Ask students and teachers about their favorite children's stories, and it's almost guaranteed that "Miss Nelson is Missing" will be named. My students at Olympic Primary Center in Los Angeles and I recently took this classic story and adapted it for the small screen.
I have to admit that this film project stemmed from selfish reasons. It's very difficult to step into a classroom everyday and do nothing but worksheets, drill-and-kill test prep, and teach from a manual. I need to do something fun and different. So, embarking on this project gave me something to look forward to. Luckily, it gave the kids something to look forward to as well. I may be slightly biased but the end product is pretty amazing.
What can other teachers do to make their own literary film projects come to life? Here are eight tips:
1. Be selfish: Throw away the teacher's manual (gasp!) and pick a story YOU love. Give yourself something to look forward to everyday. You deserve it, and so do your kids. What's that? Your district says you have to drill-and-kill? If your district told you to jump off a bridge would you do that too?
2. Make connections: Yes, now that you've thrown away the teacher's manual you'll have to justify it. Luckily, that’s easy to do with a film project. It's reading comprehension, oral language skills, music, theater, and technology integration all rolled into one. Depending on your story, you can also create tie-ins to other academic subjects. Additionally, you're teaching them real-world skills and problem solving. Not many worksheets can do all of that.

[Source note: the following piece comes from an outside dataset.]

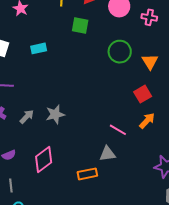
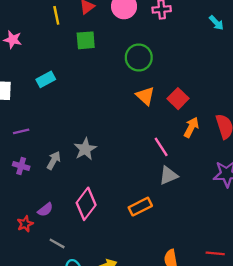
orange triangle: (150, 62) -> (145, 96), moved
pink line: (118, 130) -> (161, 147), turned 42
gray triangle: (108, 154) -> (168, 175), moved
gray line: (11, 185) -> (57, 243), turned -40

3. Write a script, and then toss it aside: Seriously. As the film evolves, the script becomes a suggestion. The movie is like a living creature. It will change and grow. Don't fight it. Go with the flow. Kids are creative and they'll start coming up with ideas. You're creative too, so jump into the fun!
4. Find music you're obsessed with! Sometimes a good pop song is better at telling a story than a typical nursery rhyme. I mean, do you really want to keep singing, "Mary Had a Little Lamb?" And do you think others want to keep hearing it? No and no. Go pop and everyone wins! When in doubt, pick Madonna.
5. Don't waste time: Have five minutes to burn before lunch? Or did those overzealous kids finish their assignment faster than you thought, leaving you like a deer in headlights with nothing to keep them occupied? Don't despair! Don't waste a minute and use that time to rehearse lines.
6. Say goodbye to breaks: Be prepared to give up your recess, lunch, and a few hours of sleep (and perhaps lose 10 pounds in the process.) Hours and hours will be spent on planning, gathering props, setting up scenes, and editing. It's a time-consuming process, but a rewarding one.
7. Make mistakes: And make plenty of them. Try different ideas no matter how ridiculous they may seem. This is very much a trial-and-error process, and that’s OK. It's a great learning experience and the beauty of film is that you can re-film scenes, or fix things in the editing room. Sometimes mistakes can turn out to be gold (or they can at least make a heck of a blooper reel.) If you have a Mac, iMovie is your friend, and a good editing tool for beginners.
8. Have a purpose: Do you want to have a big movie premiere for the school? The parents? How will you acknowledge the students? Will this be entered in a contest? Will it be on YouTube for the world to love and cherish? Get the kids motivated and excited with an event that will acknowledge their hard work. Give them a purpose for their efforts, and with any luck, they’ll learn to tackle future endeavors with the same enthusiasm. Something like this may not be on a Scantron, but the lessons learned are priceless.
Since my class finished our film, the students have been brimming with pride in their accomplishment and have seen the film so many times that they can now recite each others' lines. What started as a class project on school and community became an epic production that blended technology, music, and dramatic arts, and at the same time, developed reading comprehension, vocabulary, and oral language skills
The students learned to be creative and work collaboratively, and that is something that test-prep will never teach. I hope teachers, parents, and kids are entertained by our efforts and hopefully encouraged to blend more technology and dramatic arts into the curriculum. We hope you enjoy our movie as much as we enjoyed making it.